I never in my life have seen human dedication like I did during those days. Amidst the unimaginable horror, the way we worked together was a thing of beauty. A pure and selfless human devotion to our fellow man. The firemen, especially, worked literally until exhaustion. They whispered, inquiring about the friends and brothers they feared were trapped under it all. And they knew every second was precious. They had to be ordered by superiors to eat and take breaks--and would still sneak back onto the pile minutes later.

By the second day, FEMA workers and fire departments from as far away as California and Oregon were on the scene. They led search dogs that wore booties on their feet like socks to protect them from cuts. The dogs worked tirelessly and were never once wrong. Sometimes it would take hours of work, and the movement of tons of wreckage, but the bodies were always in the spot where the dogs indicated.

After some especially difficult digging, we found an older woman's body stuck beneath a mammoth block of concrete the size of a small house. In her wallet she carried a New Jersey license and pictures of her grandchildren. The women were always so much harder to deal with. It just hurt more. Concrete and steel locked her into the pit. The lower half of the body was solidly trapped and immovable. We pulled and twisted in vain to try to free her. Men poked tirelessly with tools and yanked at different angles, but we couldn't get her out. We were locked in a gruesome game of tug-of-war with the wreckage.

We all knew how many people worked in the towers. There were thousands. And we had no idea whether or not another attack was on the way. F-14s roared, curving around the tip of Manhattan low enough for us to see the numbers on their tails. Terribly concerned about fires and secondary explosions, we had to move quickly. All day we worked at a frantic pace to find the living and recover the dead. There we so many more we needed to save and this one body was slowing us down terribly. We worried that if a fire started, and we didn't get at least part of her out, her family would never know.

Those were days without good options. Fireman and cops are a lot like soldiers. Many nowadays are soldiers. When faced with a decision under pressure, we are all trained to think about the "80 percent solution"--a decent plan executed now is always better than a perfect plan later. We had no more time to spend on this one body. Limited on tools, a fireman had an effective and grisly idea. And we all agreed to it. It was a collective decision, and any possible repercussions would not be pinned on him alone.

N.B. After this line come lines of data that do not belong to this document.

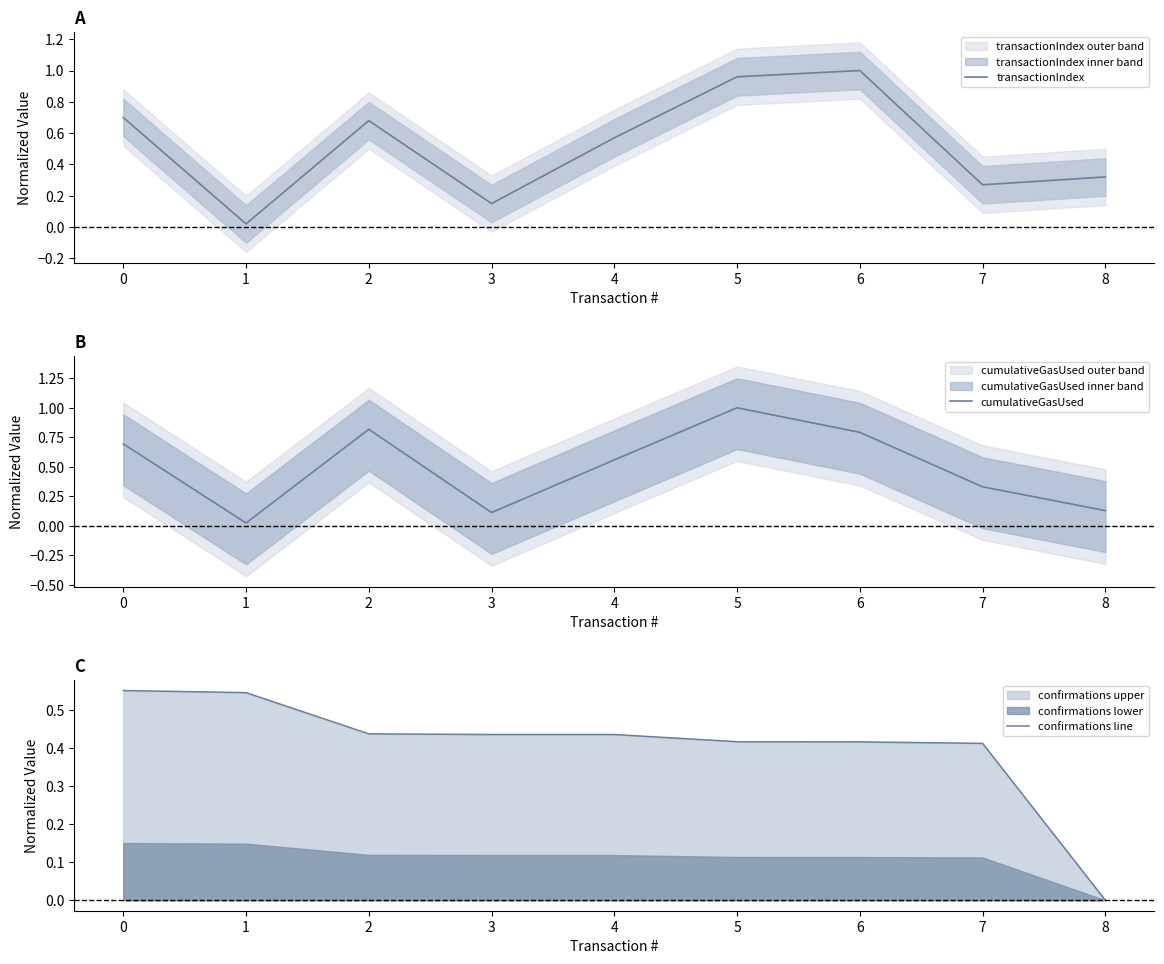

Reading left to right, transcribe all the data shown in this chart.

transactionIndex: 0=0.7	1=0.0	2=0.7	3=0.1	4=0.6	5=1.0	6=1.0	7=0.3	8=0.3
cumulativeGasUsed: 0=0.7	1=0.0	2=0.8	3=0.1	4=0.6	5=1.0	6=0.8	7=0.3	8=0.1
confirmations line: 0=0.5	1=0.5	2=0.4	3=0.4	4=0.4	5=0.4	6=0.4	7=0.4	8=0.0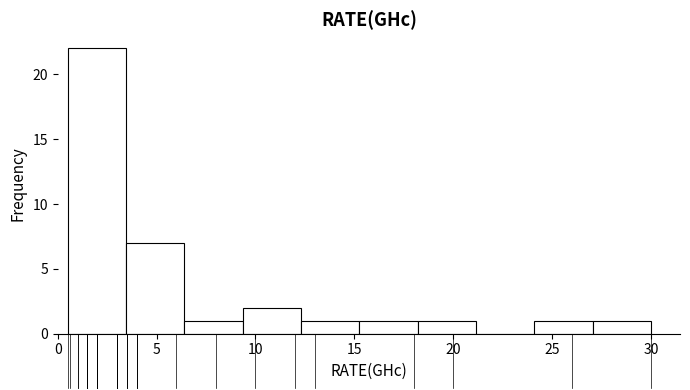

Reading left to right, list every bar in this chart as the range it spans on the x-axis followed by its height. Neither the bar edges nor the heights are printed on the chart, so give them approximately, as read against the axes.

0.50 to 3.45: 22
3.45 to 6.40: 7
6.40 to 9.35: 1
9.35 to 12.30: 2
12.30 to 15.25: 1
15.25 to 18.20: 1
18.20 to 21.15: 1
21.15 to 24.10: 0
24.10 to 27.05: 1
27.05 to 30.00: 1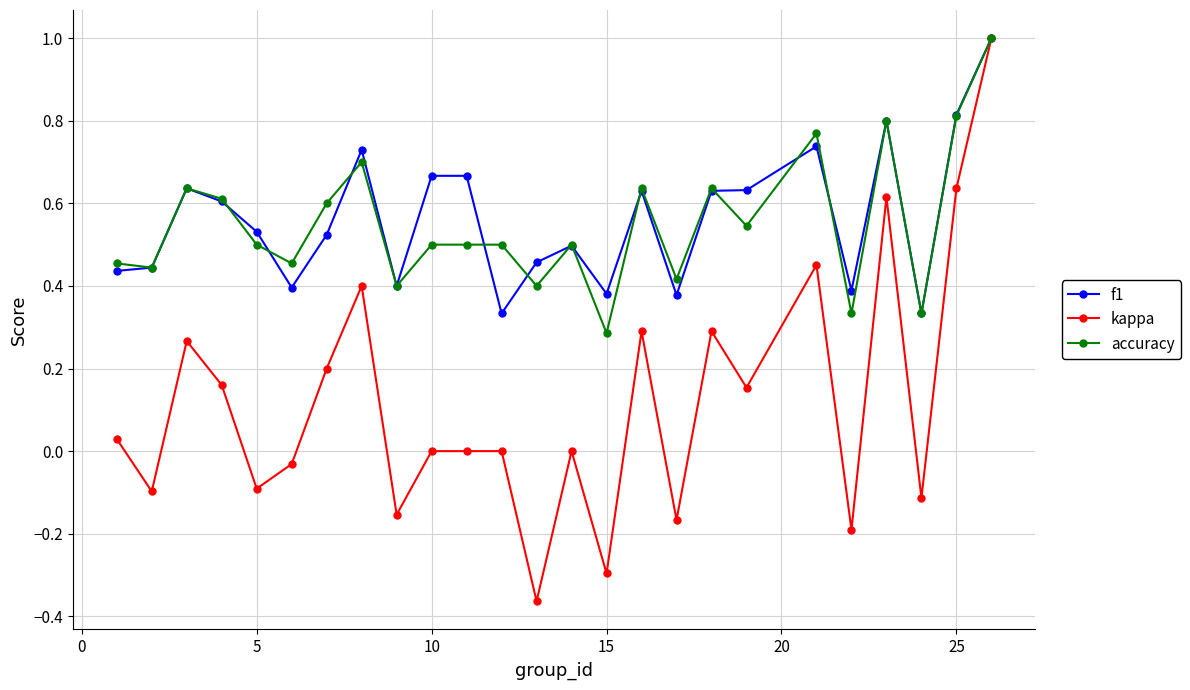

True or false: accuracy has more than 2 points higher than both neighbors.

True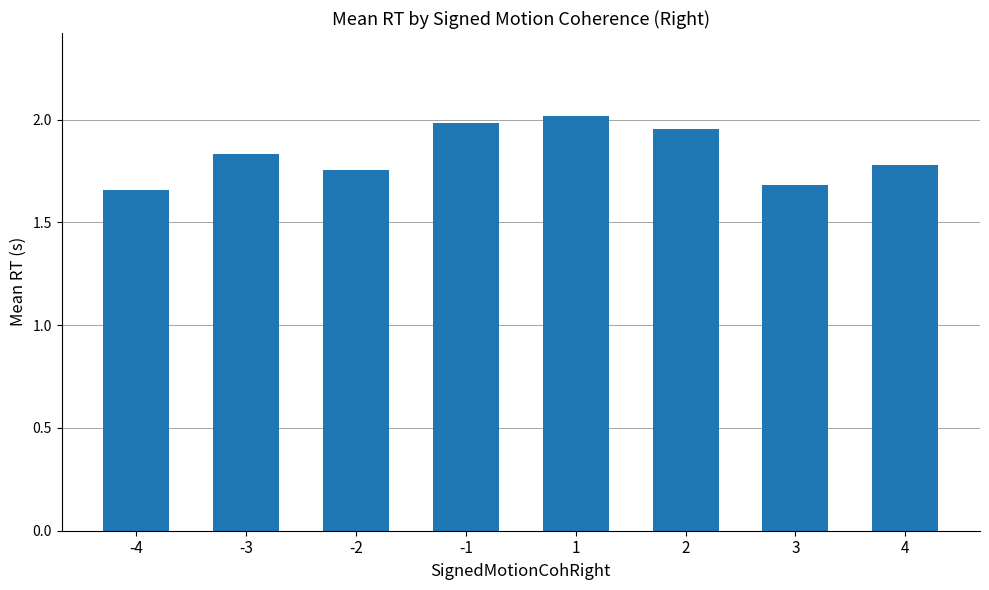

What is the difference between the maximum and second lowest values?

0.3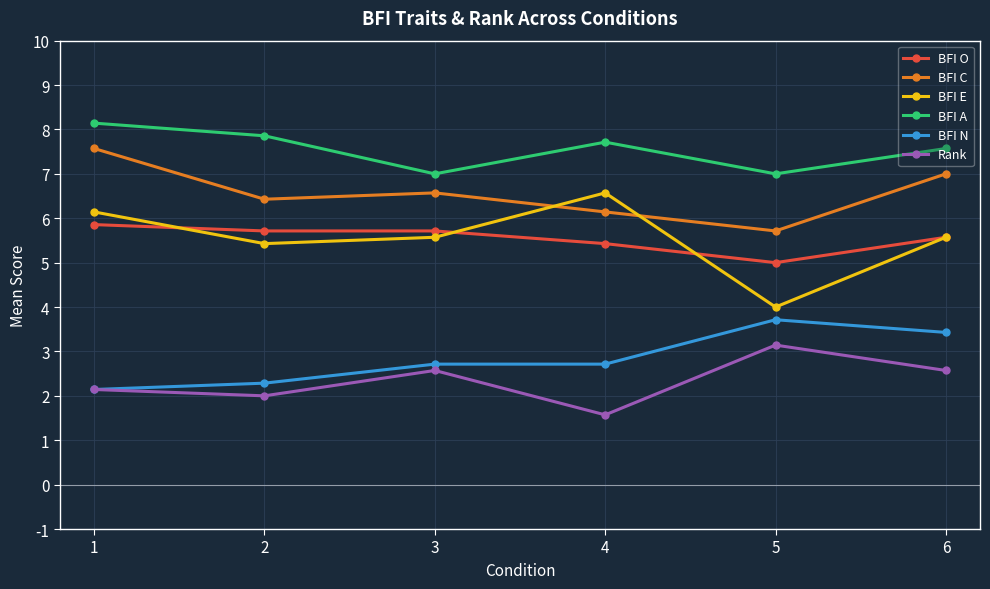

What is the value of the BFI O point at the 1st from the left?

5.9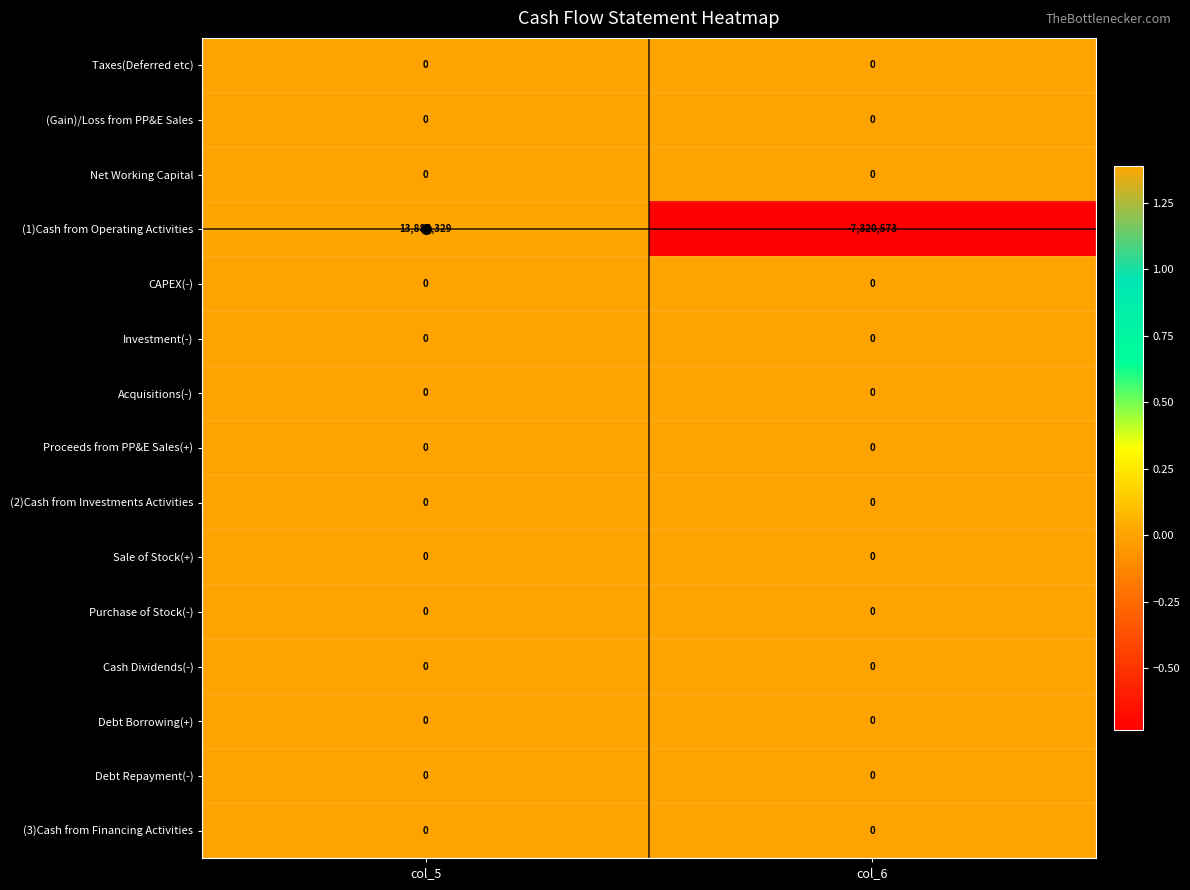

Which series has the largest total across all categories?

(1)Cash from Operating Activities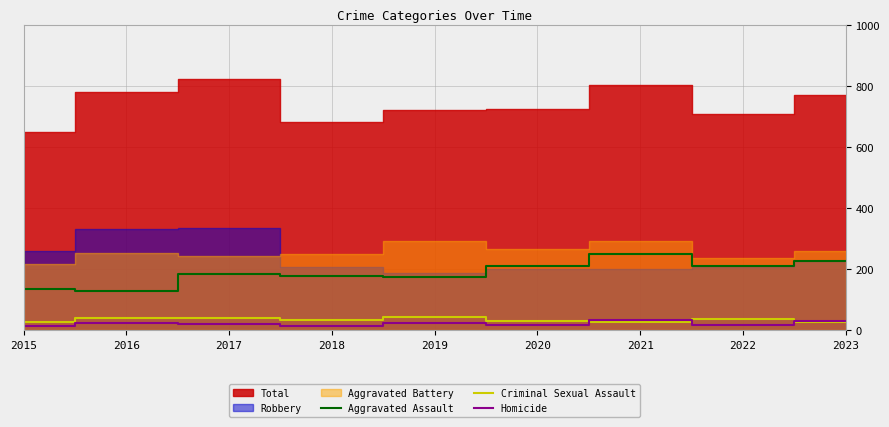

Rank the categories by Aggravated Assault value from lowest to highest.

2016, 2015, 2019, 2018, 2017, 2020, 2022, 2023, 2021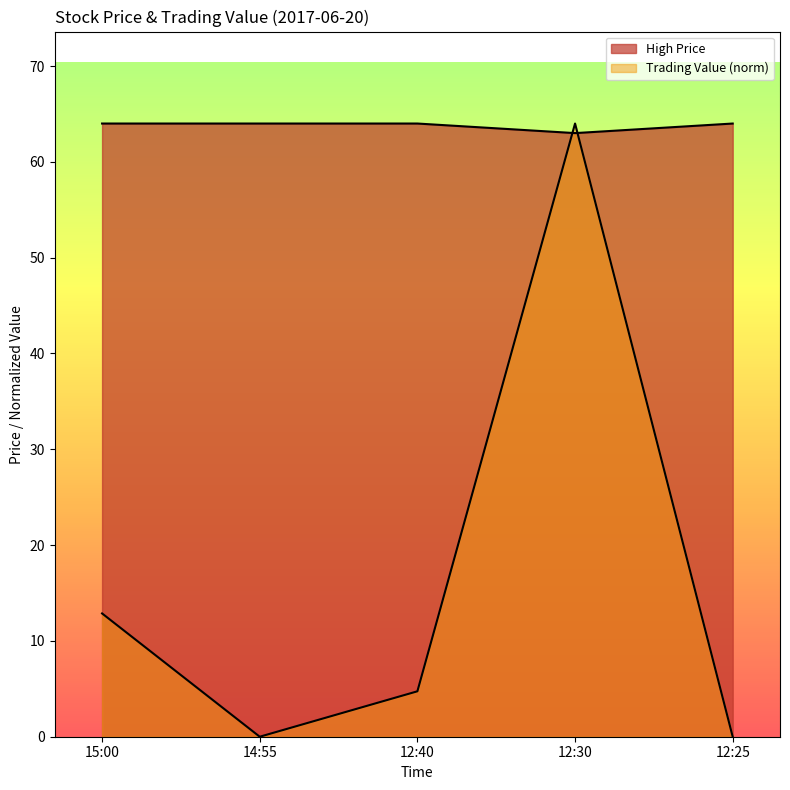

What is the sum of all High Price values?

319.0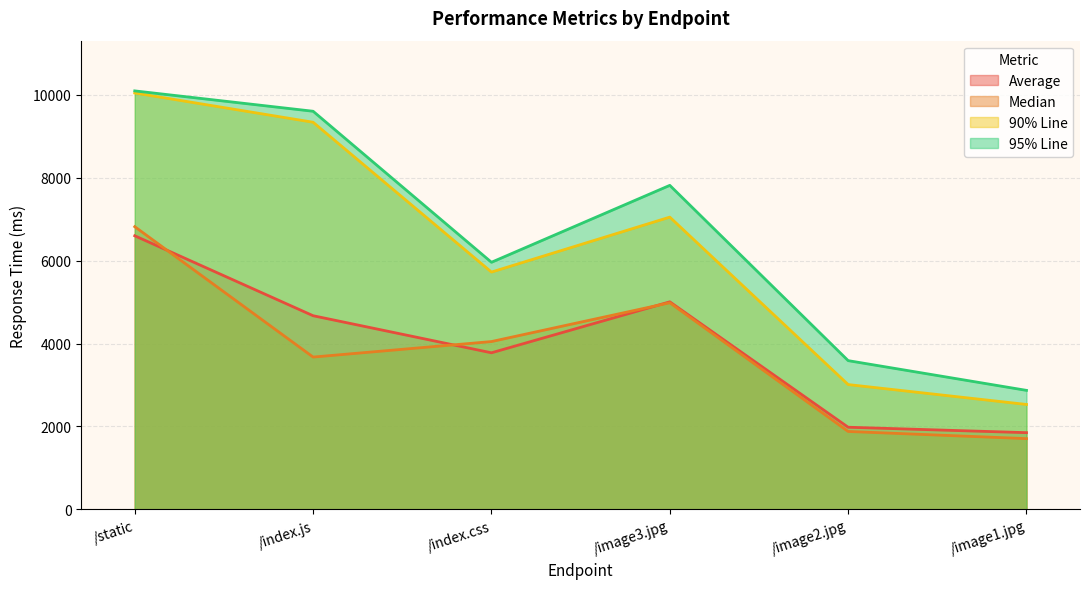

At which label does 90% Line reach its minimum?

/image1.jpg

Burned in my mind forever were the tears that streamed down his face as he raised a shovel high above his head and drove it thudding into her bloated midsection. We had cut her body in half at the waist. Half a dozen men wept in mournful awe as the young fireman continued to labor, until he realized the shovel was not sharp enough to cut through her spine. A young doctor rushed up and fell to his knees. As he lifted the scalpel, he fell in a heap, crying uncontrollably. The exhausted fireman with the shovel dropped his tool and put his arms around the doctor, saying, "Doc, you have to do it, man. You're doing the right thing. It's the only way we can get her out. You can do it, Doc." He nodded, choked back his tears and cut through the last resilient parts of her spine with his hands. It was the most macabre and selfless act I had ever seen.